Saved entries –
____

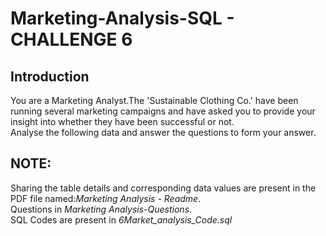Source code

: # Marketing-Analysis-SQL - CHALLENGE 6

## Introduction
You are a Marketing Analyst.The 'Sustainable Clothing Co.' have been running several marketing campaigns and have asked you to provide your insight into whether they have been successful or not.   
Analyse the following data and answer the questions to form your answer.

## NOTE:
Sharing the table details and corresponding data values are present in the PDF file named:*Marketing Analysis - Readme*.  
Questions in *Marketing Analysis-Questions*.  
SQL Codes are present in *6Market_analysis_Code.sql*  
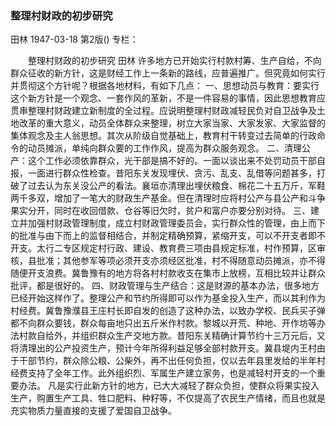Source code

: ### 整理村财政的初步研究
田林
1947-03-18
第2版()
专栏：

　　整理村财政的初步研究
    田林
    许多地方已开始实行村款村筹、生产自给，不向群众征收的新方针，这是财经工作上一条新的路线，应普遍推广。但究竟如何实行并贯彻这个方针呢？根据各地材料，有如下几点：
    一、思想动员与教育：要实行这个新方针是一个观念、一套作风的革新，不是一件容易的事情，因此思想教育应贯串整理村财政建立新制度的全过程。应说明整理村财政减轻民负对自卫战争及土地改革的重大意义，动员全体群众来整理，树立大家当家、大家发家、大家监督的集体观念及主人翁思想。其次从阶级自觉基础上，教育村干转变过去简单的行政命令的动员摊派，单纯向群众要的工作作风，提高为群众服务观念。
    二、清理公产：这个工作必须依靠群众，光干部是搞不好的。一面以谈出来不处罚动员干部自报，一面进行群众性检查。昔阳东关发现埋伏、贪污、乱支、乱借等问题甚多，打破了过去认为东关没公产的看法。襄垣亦清理出埋伏粮食、棉花二十五万斤，军鞋两千多双，增加了一笔大的财政生产基金。但在清理时应将村公产与县公产和斗争果实分开，同时在收回借款、仓谷等旧欠时，贫户和富户亦要分别对待。
    三、建立并加强村财政管理制度，成立村财政管理委员会，实行群众性的管理，由上而下的批准与由下而上的监督相结合，并制定精确预算，紧缩开支，可以不开支者即不开支。太行二专区规定村行政、建设、教育费三项由县规定标准，村作预算，区审核，县批准；其他参军等项必须开支亦须经区批准，村不得随意动员摊派，亦不得随便开支浪费。冀鲁豫有的地方将各村村款收支在集市上放榜，互相比较并让群众批评，都是很好的。
    四、财政管理与生产结合：这是财源的基本办法，很多地方已经开始这样作了。整理公产和节约所得即可以作为基金投入生产，而以其利作为村经费。冀鲁豫濮县王庄村长即自发的创造了这种办法，以致办学校、民兵买子弹都不向群众要钱，群众每亩地只出五斤米作村款。黎城以开荒、种地、开作坊等办法村款自给外，并组织群众生产交地方款。昔阳东关精确计算节约十三万元后，又将清理出的公产投资生产，预计今年所得利益足够全部村款开支。冀县堤内王村由于干部节约，群众除公粮、公柴外，再不出任何负担，仅以去年县里发给的半年村经费支持了全年工作。此外组织烈、军属生产建立家务，也是减轻村开支的一个重要办法。
    凡是实行此新方针的地方，已大大减轻了群众负担，使群众将果实投入生产，购置生产工具、牲口肥料、种籽等，不仅提高了农民生产情绪，而且也就是充实物质力量直接的支援了爱国自卫战争。
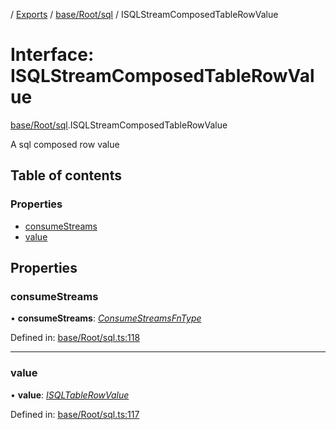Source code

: [](../README.md) / [Exports](../modules.md) / [base/Root/sql](../modules/base_root_sql.md) / ISQLStreamComposedTableRowValue

# Interface: ISQLStreamComposedTableRowValue

[base/Root/sql](../modules/base_root_sql.md).ISQLStreamComposedTableRowValue

A sql composed row value

## Table of contents

### Properties

- [consumeStreams](base_root_sql.isqlstreamcomposedtablerowvalue.md#consumestreams)
- [value](base_root_sql.isqlstreamcomposedtablerowvalue.md#value)

## Properties

### consumeStreams

• **consumeStreams**: [*ConsumeStreamsFnType*](../modules/base_root_sql.md#consumestreamsfntype)

Defined in: [base/Root/sql.ts:118](https://github.com/onzag/itemize/blob/55e63f2c/base/Root/sql.ts#L118)

___

### value

• **value**: [*ISQLTableRowValue*](base_root_sql.isqltablerowvalue.md)

Defined in: [base/Root/sql.ts:117](https://github.com/onzag/itemize/blob/55e63f2c/base/Root/sql.ts#L117)
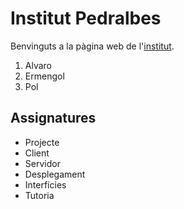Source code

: # Institut Pedralbes
Benvinguts a la pàgina web de l'[institut](www.inspedralbes.cat).
 1. Alvaro
 2. Ermengol
 3. Pol  
   <!---Per tal de visualitzar un Markdown: Ctrl+Shift+V-->
  ## Assignatures
 - Projecte   
 - Client  
 - Servidor  
 - Desplegament  
 - Interfícies  
 - Tutoria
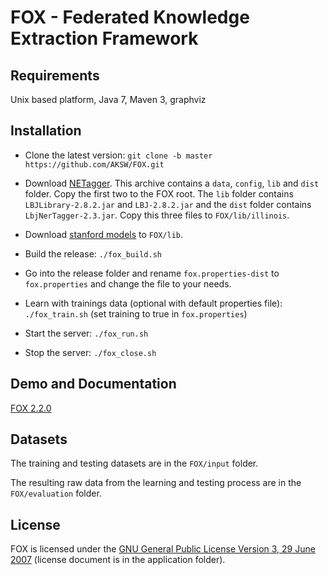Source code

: [1]: http://repo1.maven.org/maven2/edu/stanford/nlp/stanford-corenlp/3.2.0/stanford-corenlp-3.2.0-models.jar
[2]: http://cogcomp.cs.illinois.edu/download/software/45
[3]: http://sourceforge.net/projects/balie
[4]: http://aksw.org/Projects/FOX.html
[5]: http://139.18.2.164:4444/demo/index.html#!/home

FOX - Federated Knowledge Extraction Framework
==============================================

Requirements
---
Unix based platform, Java 7, Maven 3, graphviz


Installation
---
* Clone the latest version:
 `git clone -b master https://github.com/AKSW/FOX.git`

* Download [NETagger][2]. This archive contains a `data`, `config`, `lib` and  `dist` folder. Copy the first two to the FOX root.
  The `lib` folder  contains `LBJLibrary-2.8.2.jar` and `LBJ-2.8.2.jar` and the `dist` folder contains `LbjNerTagger-2.3.jar`.
  Copy this three files to `FOX/lib/illinois`.

* Download [stanford models][1] to `FOX/lib`.

* Build the release:
  `./fox_build.sh`

* Go into the release folder and rename `fox.properties-dist` to `fox.properties` and change the file to your needs.

* Learn with trainings data (optional with default properties file):
  `./fox_train.sh` (set training to true in  `fox.properties`)

* Start the server:
  `./fox_run.sh`

* Stop the server:
  `./fox_close.sh`

Demo and Documentation
----
[FOX 2.2.0][4]

Datasets
----
The training and testing datasets are in the `FOX/input` folder.

The resulting raw data from the learning and testing process are in the `FOX/evaluation` folder.

License
----
FOX is licensed under the [GNU General Public License Version 3, 29 June 2007](http://www.gnu.org/licenses/gpl-3.0.txt) (license document is in the application folder).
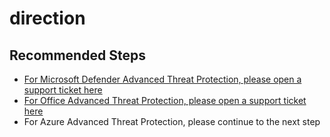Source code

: <properties
	pageTitle="avoid misroute, MDATP /Offiice ATP"
	description="avoid misroute, MDATP /Offiice ATP"
	service=""
	resource=""
	authors="zacohen2"
	ms.author="zacohen"
	displayOrder=""
        selfHelpType="generic"	 
supportTopicIds="32729030,32729039,32729041,32729031,32729034,32729037,32729038,32729040,32729044,32729024,32729033,32729036,32729042,32729035,32729043,32729045,32729046"
	resourceTags=""
	productPesIds="16264"
	cloudEnvironments="public,fairfax"
	articleId="4d0a34be-66f5-4310-956d-d45645d24cc2"
	ownershipId="Azure_Advanced_Threat_Protection"
/>

# direction

## **Recommended Steps**

* [For Microsoft Defender Advanced Threat Protection, please open a support ticket here](https://support.Microsoft.com/supportforbusiness/productselection) <br>
* [For Office Advanced Threat Protection, please open a support ticket here](https://portal.office.com/adminportal#/homepage) <br>
* For Azure Advanced Threat Protection, please continue to the next step
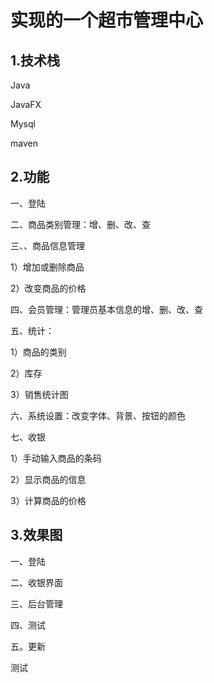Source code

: # 实现的一个超市管理中心
## 1.技术栈
Java

JavaFX

Mysql

maven
## 2.功能
一、登陆

二、商品类别管理：增、删、改、查

三、、商品信息管理

1）增加或删除商品

2）改变商品的价格

四、会员管理：管理员基本信息的增、删、改、查

五、统计：

1）商品的类别

2）库存

3）销售统计图

六、系统设置：改变字体、背景、按钮的颜色

七、收银

1）手动输入商品的条码

2）显示商品的信息

3）计算商品的价格
## 3.效果图
一、登陆

二、收银界面

三、后台管理

四、测试

五。更新



测试
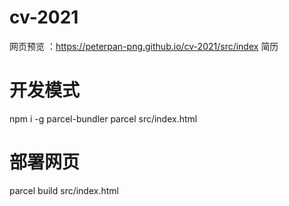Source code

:# cv-2021
网页预览 ：https://peterpan-png.github.io/cv-2021/src/index
简历
# 开发模式
npm i -g parcel-bundler
parcel src/index.html
# 部署网页
parcel build src/index.html
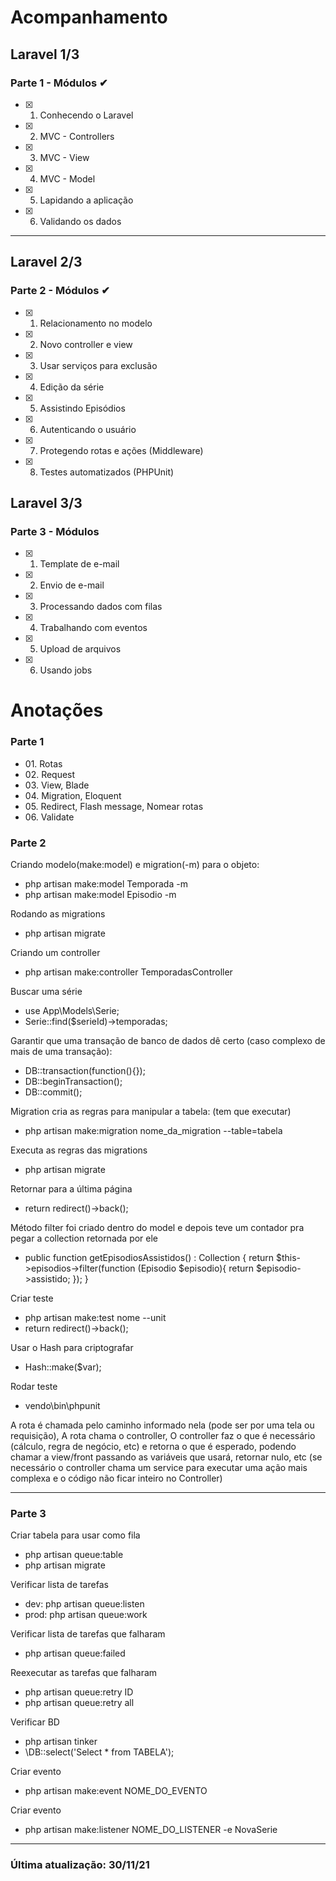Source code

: # Acompanhamento
## Laravel 1/3

### Parte 1 - Módulos ✔
- [x] 01. Conhecendo o Laravel       
- [x] 02. MVC - Controllers          
- [x] 03. MVC - View                 
- [x] 04. MVC - Model                
- [x] 05. Lapidando a aplicação      
- [x] 06. Validando os dados         

---
## Laravel 2/3

### Parte 2 - Módulos ✔
- [x] 01. Relacionamento no modelo
- [x] 02. Novo controller e view 
- [x] 03. Usar serviços para exclusão 
- [x] 04. Edição da série 
- [x] 05. Assistindo Episódios 
- [x] 06. Autenticando o usuário
- [x] 07. Protegendo rotas e ações (Middleware)
- [x] 08. Testes automatizados (PHPUnit)


## Laravel 3/3

### Parte 3 - Módulos
- [x] 01. Template de e-mail
- [x] 02. Envio de e-mail
- [x] 03. Processando dados com filas
- [x] 04. Trabalhando com eventos
- [x] 05. Upload de arquivos
- [x] 06. Usando jobs


# Anotações

### Parte 1
<ul>
    <li> 01. Rotas</li>
    <li> 02. Request</li>
    <li> 03. View, Blade</li>
    <li> 04. Migration, Eloquent</li>
    <li> 05. Redirect, Flash message, Nomear rotas</li>
    <li> 06. Validate</li>
</ul>


### Parte 2

Criando modelo(make:model) e migration(-m) para o objeto:
- php artisan make:model Temporada -m 
- php artisan make:model Episodio -m 


Rodando as migrations
- php artisan migrate

Criando um controller
- php artisan make:controller TemporadasController
       
Buscar uma série
- use App\Models\Serie;
- Serie::find($serieId)->temporadas;

Garantir que uma transação de banco de dados dê certo (caso complexo de mais de uma transação):
- DB::transaction(function(){});
- DB::beginTransaction();
- DB::commit();
      
Migration cria as regras para manipular a tabela: (tem que executar)
- php artisan make:migration nome_da_migration --table=tabela

Executa as regras das migrations
- php artisan migrate

Retornar para a última página
- return redirect()->back();

Método filter foi criado dentro do model e depois teve um contador pra pegar a collection retornada por ele
<ul>
    <li> 
        public function getEpisodiosAssistidos() : Collection
        {
            return $this->episodios->filter(function (Episodio $episodio){
                return $episodio->assistido;
            });
        }
    </li>
</ul>       

Criar teste
- php artisan make:test nome --unit
- return redirect()->back();  

Usar o Hash para criptografar
- Hash::make($var);     
        
Rodar teste
- vendo\bin\phpunit
      

A rota é chamada pelo caminho informado nela (pode ser por uma tela ou requisição), 
A rota chama o controller, 
O controller faz o que é necessário (cálculo, regra de negócio, etc) e retorna o que é esperado, podendo chamar a view/front passando as variáveis que usará, retornar nulo, etc
(se necessário o controller chama um service para executar uma ação mais complexa e o código não ficar inteiro no Controller)

---

### Parte 3
Criar tabela para usar como fila
- php artisan queue:table
- php artisan migrate

Verificar lista de tarefas
- dev: php artisan queue:listen
- prod: php artisan queue:work

Verificar lista de tarefas que falharam
- php artisan queue:failed

Reexecutar as tarefas que falharam
- php artisan queue:retry ID
- php artisan queue:retry all

Verificar BD
- php artisan tinker
- \DB::select('Select * from TABELA');

Criar evento
- php artisan make:event NOME_DO_EVENTO

Criar evento
- php artisan make:listener NOME_DO_LISTENER -e NovaSerie



---
### Última atualização: 30/11/21

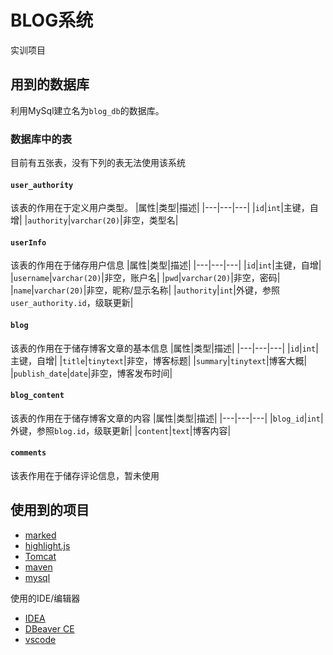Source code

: # BLOG系统
实训项目

## 用到的数据库
利用MySql建立名为`blog_db`的数据库。

### 数据库中的表
目前有五张表，没有下列的表无法使用该系统

#### `user_authority`
该表的作用在于定义用户类型。
|属性|类型|描述|
|---|---|---|
|`id`|`int`|主键，自增|
|`authority`|`varchar(20)`|非空，类型名|

#### `userInfo`
该表的作用在于储存用户信息
|属性|类型|描述|
|---|---|---|
|`id`|`int`|主键，自增|
|`username`|`varchar(20)`|非空，账户名|
|`pwd`|`varchar(20)`|非空，密码|
|`name`|`varchar(20)`|非空，昵称/显示名称|
|`authority`|`int`|外键，参照`user_authority.id`，级联更新|

#### `blog`
该表的作用在于储存博客文章的基本信息
|属性|类型|描述|
|---|---|---|
|`id`|`int`|主键，自增|
|`title`|`tinytext`|非空，博客标题|
|`summary`|`tinytext`|博客大概|
|`publish_date`|`date`|非空，博客发布时间|

#### `blog_content`
该表的作用在于储存博客文章的内容
|属性|类型|描述|
|---|---|---|
|`blog_id`|`int`|外键，参照`blog.id`，级联更新|
|`content`|`text`|博客内容|

#### `comments`
该表作用在于储存评论信息，暂未使用

## 使用到的项目
- [marked](https://github.com/markedjs/marked)
- [highlight.js](https://highlightjs.org/)
- [Tomcat](https://tomcat.apache.org/)
- [maven](http://maven.apache.org/)
- [mysql](https://www.jetbrains.com/idea/)

使用的IDE/编辑器
- [IDEA](https://www.jetbrains.com/idea/)
- [DBeaver CE](https://dbeaver.io/)
- [vscode](https://code.visualstudio.com/)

____

TASK TO CARRY OUT –
Find each line in the listing above that contains the word "Verificar" and copy those lines out in full.

RESULT OF THE EXERCISE –
Verificar lista de tarefas
Verificar lista de tarefas que falharam
Verificar BD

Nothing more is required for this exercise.